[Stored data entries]
---*---
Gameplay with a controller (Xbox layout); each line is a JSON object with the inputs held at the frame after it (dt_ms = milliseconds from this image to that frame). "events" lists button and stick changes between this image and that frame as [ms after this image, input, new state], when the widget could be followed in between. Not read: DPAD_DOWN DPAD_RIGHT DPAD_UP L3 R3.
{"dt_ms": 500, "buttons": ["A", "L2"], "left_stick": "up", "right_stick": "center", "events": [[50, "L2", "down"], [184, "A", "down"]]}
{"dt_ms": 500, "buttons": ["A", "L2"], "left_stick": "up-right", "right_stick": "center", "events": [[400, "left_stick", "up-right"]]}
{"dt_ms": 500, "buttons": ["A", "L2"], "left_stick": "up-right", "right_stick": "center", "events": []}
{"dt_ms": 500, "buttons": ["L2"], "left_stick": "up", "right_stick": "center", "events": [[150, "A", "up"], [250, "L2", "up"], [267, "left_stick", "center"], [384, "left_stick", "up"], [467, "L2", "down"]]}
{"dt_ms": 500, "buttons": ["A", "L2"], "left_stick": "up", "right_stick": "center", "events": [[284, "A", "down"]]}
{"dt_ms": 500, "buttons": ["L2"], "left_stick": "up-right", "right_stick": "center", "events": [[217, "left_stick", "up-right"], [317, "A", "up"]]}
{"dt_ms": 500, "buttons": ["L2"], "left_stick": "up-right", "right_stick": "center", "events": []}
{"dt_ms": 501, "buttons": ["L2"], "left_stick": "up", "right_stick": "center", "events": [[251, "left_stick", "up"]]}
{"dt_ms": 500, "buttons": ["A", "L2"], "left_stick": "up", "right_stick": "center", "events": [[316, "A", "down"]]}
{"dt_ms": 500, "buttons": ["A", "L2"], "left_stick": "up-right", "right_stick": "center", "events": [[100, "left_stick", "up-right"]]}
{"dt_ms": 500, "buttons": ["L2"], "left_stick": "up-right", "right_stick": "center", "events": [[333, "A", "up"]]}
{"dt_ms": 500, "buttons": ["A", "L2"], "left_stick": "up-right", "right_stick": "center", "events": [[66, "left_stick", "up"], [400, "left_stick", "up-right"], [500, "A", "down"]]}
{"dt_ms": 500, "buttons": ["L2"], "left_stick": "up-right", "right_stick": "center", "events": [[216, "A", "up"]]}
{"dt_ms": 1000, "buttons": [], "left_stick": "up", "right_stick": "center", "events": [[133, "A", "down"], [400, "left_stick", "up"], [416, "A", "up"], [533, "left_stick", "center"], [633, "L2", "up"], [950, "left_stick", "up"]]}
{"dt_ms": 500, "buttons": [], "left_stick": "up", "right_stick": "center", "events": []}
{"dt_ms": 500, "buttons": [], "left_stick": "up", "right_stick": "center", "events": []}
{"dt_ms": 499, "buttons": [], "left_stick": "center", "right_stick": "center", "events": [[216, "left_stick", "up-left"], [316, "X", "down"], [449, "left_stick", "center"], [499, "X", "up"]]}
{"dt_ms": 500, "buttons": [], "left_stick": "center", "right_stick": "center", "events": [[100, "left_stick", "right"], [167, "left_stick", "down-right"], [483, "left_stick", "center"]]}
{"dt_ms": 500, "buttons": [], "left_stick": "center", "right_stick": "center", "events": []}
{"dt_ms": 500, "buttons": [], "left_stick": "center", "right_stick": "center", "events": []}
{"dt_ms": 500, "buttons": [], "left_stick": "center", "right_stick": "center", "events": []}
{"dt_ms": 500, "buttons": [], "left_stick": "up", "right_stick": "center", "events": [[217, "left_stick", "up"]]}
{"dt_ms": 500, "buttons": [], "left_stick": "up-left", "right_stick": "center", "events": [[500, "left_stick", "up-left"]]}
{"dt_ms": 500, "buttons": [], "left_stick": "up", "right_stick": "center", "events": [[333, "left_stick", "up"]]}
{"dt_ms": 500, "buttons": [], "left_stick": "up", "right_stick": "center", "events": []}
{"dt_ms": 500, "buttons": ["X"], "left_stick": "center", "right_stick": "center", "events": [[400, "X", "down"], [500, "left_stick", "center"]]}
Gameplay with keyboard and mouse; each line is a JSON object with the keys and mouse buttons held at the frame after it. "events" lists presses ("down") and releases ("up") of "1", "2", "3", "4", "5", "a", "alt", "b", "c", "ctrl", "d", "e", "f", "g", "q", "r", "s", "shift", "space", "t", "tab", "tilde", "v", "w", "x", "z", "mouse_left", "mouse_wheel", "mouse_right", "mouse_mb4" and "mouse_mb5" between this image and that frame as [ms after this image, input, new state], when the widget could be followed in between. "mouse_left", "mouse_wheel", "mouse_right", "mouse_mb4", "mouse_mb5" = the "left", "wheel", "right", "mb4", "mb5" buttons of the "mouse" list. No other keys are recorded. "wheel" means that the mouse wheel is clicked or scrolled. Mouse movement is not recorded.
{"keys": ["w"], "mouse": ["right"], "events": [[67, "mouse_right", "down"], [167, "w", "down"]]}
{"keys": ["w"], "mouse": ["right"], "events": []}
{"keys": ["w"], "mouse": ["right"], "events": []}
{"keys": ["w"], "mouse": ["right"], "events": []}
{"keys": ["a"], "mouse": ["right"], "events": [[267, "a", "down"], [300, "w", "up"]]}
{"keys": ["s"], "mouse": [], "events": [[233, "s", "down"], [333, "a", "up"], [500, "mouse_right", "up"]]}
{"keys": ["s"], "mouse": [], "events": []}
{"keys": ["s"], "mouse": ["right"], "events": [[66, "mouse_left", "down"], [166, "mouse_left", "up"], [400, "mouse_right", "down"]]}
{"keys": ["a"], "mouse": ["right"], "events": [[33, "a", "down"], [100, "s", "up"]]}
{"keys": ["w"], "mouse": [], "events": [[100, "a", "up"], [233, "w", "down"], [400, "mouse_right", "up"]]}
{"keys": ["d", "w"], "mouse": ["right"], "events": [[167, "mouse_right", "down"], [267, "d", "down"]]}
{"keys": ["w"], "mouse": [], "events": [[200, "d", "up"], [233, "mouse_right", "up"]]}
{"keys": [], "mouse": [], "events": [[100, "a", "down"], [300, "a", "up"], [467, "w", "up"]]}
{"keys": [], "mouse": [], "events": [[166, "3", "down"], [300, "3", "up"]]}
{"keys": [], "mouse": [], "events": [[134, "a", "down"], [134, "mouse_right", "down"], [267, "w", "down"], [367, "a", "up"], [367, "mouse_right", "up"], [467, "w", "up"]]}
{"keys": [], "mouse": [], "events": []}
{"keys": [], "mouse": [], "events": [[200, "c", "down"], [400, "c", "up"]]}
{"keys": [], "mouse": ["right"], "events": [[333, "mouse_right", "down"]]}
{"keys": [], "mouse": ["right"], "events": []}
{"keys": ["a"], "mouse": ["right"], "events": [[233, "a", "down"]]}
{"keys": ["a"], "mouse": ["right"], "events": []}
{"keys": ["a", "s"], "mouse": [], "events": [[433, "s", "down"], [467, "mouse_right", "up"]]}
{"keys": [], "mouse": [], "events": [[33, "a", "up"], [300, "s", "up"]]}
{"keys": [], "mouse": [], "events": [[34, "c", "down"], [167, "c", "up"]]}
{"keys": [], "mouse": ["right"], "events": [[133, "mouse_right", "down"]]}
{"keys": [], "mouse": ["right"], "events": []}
---*---
Could you reproduce all the records exactly?

→ Answer box:
Gameplay with a controller (Xbox layout); each line is a JSON object with the inputs held at the frame after it (dt_ms = milliseconds from this image to that frame). "events" lists button and stick changes between this image and that frame as [ms after this image, input, new state], when the widget could be followed in between. Not read: DPAD_DOWN DPAD_RIGHT DPAD_UP L3 R3.
{"dt_ms": 500, "buttons": ["A", "L2"], "left_stick": "up", "right_stick": "center", "events": [[50, "L2", "down"], [184, "A", "down"]]}
{"dt_ms": 500, "buttons": ["A", "L2"], "left_stick": "up-right", "right_stick": "center", "events": [[400, "left_stick", "up-right"]]}
{"dt_ms": 500, "buttons": ["A", "L2"], "left_stick": "up-right", "right_stick": "center", "events": []}
{"dt_ms": 500, "buttons": ["L2"], "left_stick": "up", "right_stick": "center", "events": [[150, "A", "up"], [250, "L2", "up"], [267, "left_stick", "center"], [384, "left_stick", "up"], [467, "L2", "down"]]}
{"dt_ms": 500, "buttons": ["A", "L2"], "left_stick": "up", "right_stick": "center", "events": [[284, "A", "down"]]}
{"dt_ms": 500, "buttons": ["L2"], "left_stick": "up-right", "right_stick": "center", "events": [[217, "left_stick", "up-right"], [317, "A", "up"]]}
{"dt_ms": 500, "buttons": ["L2"], "left_stick": "up-right", "right_stick": "center", "events": []}
{"dt_ms": 501, "buttons": ["L2"], "left_stick": "up", "right_stick": "center", "events": [[251, "left_stick", "up"]]}
{"dt_ms": 500, "buttons": ["A", "L2"], "left_stick": "up", "right_stick": "center", "events": [[316, "A", "down"]]}
{"dt_ms": 500, "buttons": ["A", "L2"], "left_stick": "up-right", "right_stick": "center", "events": [[100, "left_stick", "up-right"]]}
{"dt_ms": 500, "buttons": ["L2"], "left_stick": "up-right", "right_stick": "center", "events": [[333, "A", "up"]]}
{"dt_ms": 500, "buttons": ["A", "L2"], "left_stick": "up-right", "right_stick": "center", "events": [[66, "left_stick", "up"], [400, "left_stick", "up-right"], [500, "A", "down"]]}
{"dt_ms": 500, "buttons": ["L2"], "left_stick": "up-right", "right_stick": "center", "events": [[216, "A", "up"]]}
{"dt_ms": 1000, "buttons": [], "left_stick": "up", "right_stick": "center", "events": [[133, "A", "down"], [400, "left_stick", "up"], [416, "A", "up"], [533, "left_stick", "center"], [633, "L2", "up"], [950, "left_stick", "up"]]}
{"dt_ms": 500, "buttons": [], "left_stick": "up", "right_stick": "center", "events": []}
{"dt_ms": 500, "buttons": [], "left_stick": "up", "right_stick": "center", "events": []}
{"dt_ms": 499, "buttons": [], "left_stick": "center", "right_stick": "center", "events": [[216, "left_stick", "up-left"], [316, "X", "down"], [449, "left_stick", "center"], [499, "X", "up"]]}
{"dt_ms": 500, "buttons": [], "left_stick": "center", "right_stick": "center", "events": [[100, "left_stick", "right"], [167, "left_stick", "down-right"], [483, "left_stick", "center"]]}
{"dt_ms": 500, "buttons": [], "left_stick": "center", "right_stick": "center", "events": []}
{"dt_ms": 500, "buttons": [], "left_stick": "center", "right_stick": "center", "events": []}
{"dt_ms": 500, "buttons": [], "left_stick": "center", "right_stick": "center", "events": []}
{"dt_ms": 500, "buttons": [], "left_stick": "up", "right_stick": "center", "events": [[217, "left_stick", "up"]]}
{"dt_ms": 500, "buttons": [], "left_stick": "up-left", "right_stick": "center", "events": [[500, "left_stick", "up-left"]]}
{"dt_ms": 500, "buttons": [], "left_stick": "up", "right_stick": "center", "events": [[333, "left_stick", "up"]]}
{"dt_ms": 500, "buttons": [], "left_stick": "up", "right_stick": "center", "events": []}
{"dt_ms": 500, "buttons": ["X"], "left_stick": "center", "right_stick": "center", "events": [[400, "X", "down"], [500, "left_stick", "center"]]}
Gameplay with keyboard and mouse; each line is a JSON object with the keys and mouse buttons held at the frame after it. "events" lists presses ("down") and releases ("up") of "1", "2", "3", "4", "5", "a", "alt", "b", "c", "ctrl", "d", "e", "f", "g", "q", "r", "s", "shift", "space", "t", "tab", "tilde", "v", "w", "x", "z", "mouse_left", "mouse_wheel", "mouse_right", "mouse_mb4" and "mouse_mb5" between this image and that frame as [ms after this image, input, new state], when the widget could be followed in between. "mouse_left", "mouse_wheel", "mouse_right", "mouse_mb4", "mouse_mb5" = the "left", "wheel", "right", "mb4", "mb5" buttons of the "mouse" list. No other keys are recorded. "wheel" means that the mouse wheel is clicked or scrolled. Mouse movement is not recorded.
{"keys": ["w"], "mouse": ["right"], "events": [[67, "mouse_right", "down"], [167, "w", "down"]]}
{"keys": ["w"], "mouse": ["right"], "events": []}
{"keys": ["w"], "mouse": ["right"], "events": []}
{"keys": ["w"], "mouse": ["right"], "events": []}
{"keys": ["a"], "mouse": ["right"], "events": [[267, "a", "down"], [300, "w", "up"]]}
{"keys": ["s"], "mouse": [], "events": [[233, "s", "down"], [333, "a", "up"], [500, "mouse_right", "up"]]}
{"keys": ["s"], "mouse": [], "events": []}
{"keys": ["s"], "mouse": ["right"], "events": [[66, "mouse_left", "down"], [166, "mouse_left", "up"], [400, "mouse_right", "down"]]}
{"keys": ["a"], "mouse": ["right"], "events": [[33, "a", "down"], [100, "s", "up"]]}
{"keys": ["w"], "mouse": [], "events": [[100, "a", "up"], [233, "w", "down"], [400, "mouse_right", "up"]]}
{"keys": ["d", "w"], "mouse": ["right"], "events": [[167, "mouse_right", "down"], [267, "d", "down"]]}
{"keys": ["w"], "mouse": [], "events": [[200, "d", "up"], [233, "mouse_right", "up"]]}
{"keys": [], "mouse": [], "events": [[100, "a", "down"], [300, "a", "up"], [467, "w", "up"]]}
{"keys": [], "mouse": [], "events": [[166, "3", "down"], [300, "3", "up"]]}
{"keys": [], "mouse": [], "events": [[134, "a", "down"], [134, "mouse_right", "down"], [267, "w", "down"], [367, "a", "up"], [367, "mouse_right", "up"], [467, "w", "up"]]}
{"keys": [], "mouse": [], "events": []}
{"keys": [], "mouse": [], "events": [[200, "c", "down"], [400, "c", "up"]]}
{"keys": [], "mouse": ["right"], "events": [[333, "mouse_right", "down"]]}
{"keys": [], "mouse": ["right"], "events": []}
{"keys": ["a"], "mouse": ["right"], "events": [[233, "a", "down"]]}
{"keys": ["a"], "mouse": ["right"], "events": []}
{"keys": ["a", "s"], "mouse": [], "events": [[433, "s", "down"], [467, "mouse_right", "up"]]}
{"keys": [], "mouse": [], "events": [[33, "a", "up"], [300, "s", "up"]]}
{"keys": [], "mouse": [], "events": [[34, "c", "down"], [167, "c", "up"]]}
{"keys": [], "mouse": ["right"], "events": [[133, "mouse_right", "down"]]}
{"keys": [], "mouse": ["right"], "events": []}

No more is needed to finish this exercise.